Actually, I got a lot of emails. A friendly missive from Tim Kovacik explained that I “stink’’ because I included “so many Cubs negative lines and barely any Sox insults.’’
Thanks for noticing, Tim. And thanks for taking inventory. Let me show my appreciation by way of a web poll: Is it more surprising that a Cubs fan can read or that a Cubs fan can count?
But moving right along, the email I wanted to talk about came from Nate Dusek, who loves the designated hitter and loves interleague play:
“I’m a White Sox fan in Los Angeles, I moved here nine years ago for my job. Now I get to see the White Sox visit the Angels and A’s, but with interleague play, I can also see them play the Dodgers, Padres and Giants, which equals me buying more tickets which equals more revenue for them.’’
Forget for a moment the lunacy of making a revenue argument when the Sox are the worst road draw in the majors this season.
Instead, focus on the point that he loves the DH and interleague play that brings his Sox to California more often. Talk about lunacy: If you love the DH and you’ve seen the Sox play the Dodgers, Giants and Padres on the West Coast, then you should’ve seen the problem already and you should hate it. If you’ve seen the Sox play the Cubs in Wrigley, same deal.
No DH. No fair. This is not a new brand of hatred, but the hatred for people making stupid decisions has not waned.

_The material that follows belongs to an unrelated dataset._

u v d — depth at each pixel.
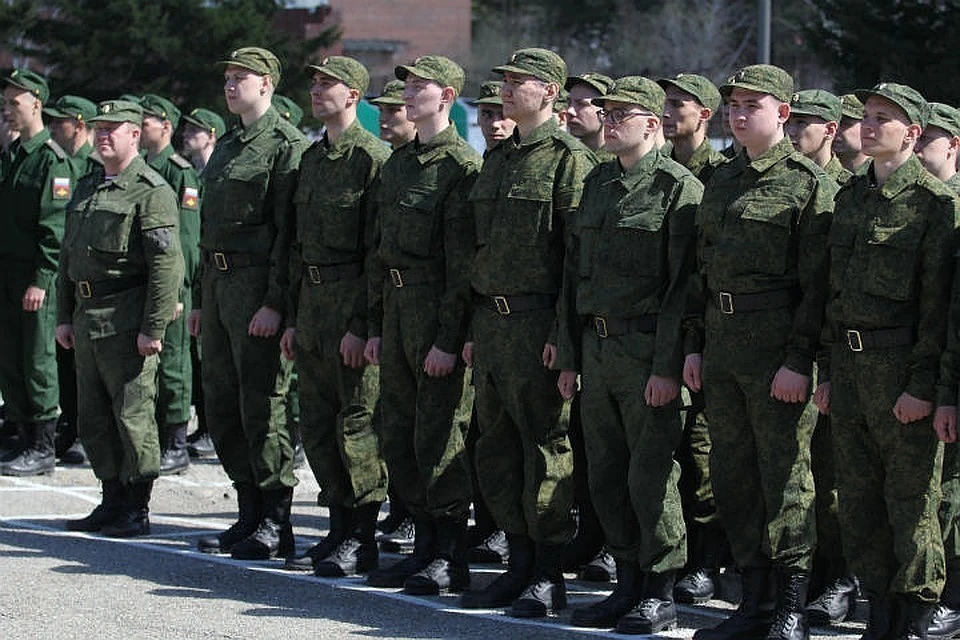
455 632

Sox fans should be exasperated with baseball’s idiocy that demands interleague play between leagues that have significantly different rules. An important part of the Sox’s lineup will take a seat this weekend. Adios, Dayan Viciedo.
Just as Viciedo got hot -- 7-for-12, two homers, six RBIs in his last three games -- the Sox left fielder will be out of the lineup against the Cubs. Robin Ventura said Paul Konerko would play first base, and because Ventura wanted Dunn’s hot bat in the lineup, the Sox manager planned to moved Dunn to left, forcing Viciedo to the bench because NL rules call for the pitcher to bat.
As if the Sox aren’t bad enough with runners in scoring position. As if the Sox aren’t worse with two out and runners in scoring position.
I’m not against the DH. I’m not in favor of it, either. I just can’t take the continued weapons-grade stupidity of baseball on the issue. What’s worse, unless the NL adopts the DH or the AL eliminates it -- slim, meet none -- this kind of continuing weapons-grade stupidity will occur every day next year, right down to the last week and last game of the season.
Let’s examine a scenario: Let’s say the Sox get the “Nate Dusek Special’’ and are scheduled to finish next season with a six-game, two-city road trip to Los Angeles and San Francisco. NL cities, NL rules. Let’s also say the Sox are in a race fro the second wild-card spot with the Yankees, who finish with six games at home against Pittsburgh and the Cubs. AL city, AL rules. The Sox will have to sit down Viciedo or maybe Dunn or Alex Rios, while the Cubs insert Reed Johnson as DH against C.C. Sabathia.
Looks like an L for the Sox. Looks like an LOL for baseball’s 162-game schedule.
Sox fans, make sure you tell Chairman Reinsdorf to thank his pal, Bud Selig. It’s one thing to force the cockamamie idea that a meaningless exhibition in July determines home-field advantage for baseball’s crown jewel in October, but there always has been a sense of forced justice about the regular-season schedule. Six months and 162 games previously determined the best teams as fairly as possible.
But Selig’s blackmailing the Astros into the American League will corrupt that worse than AL teams playing interleague games in NL parks. Congratulations on finding a way to minimize one of baseball’s strengths.
One sport, two leagues, two different games, one moron in charge. Play ball, such as it is ridiculously stipulated.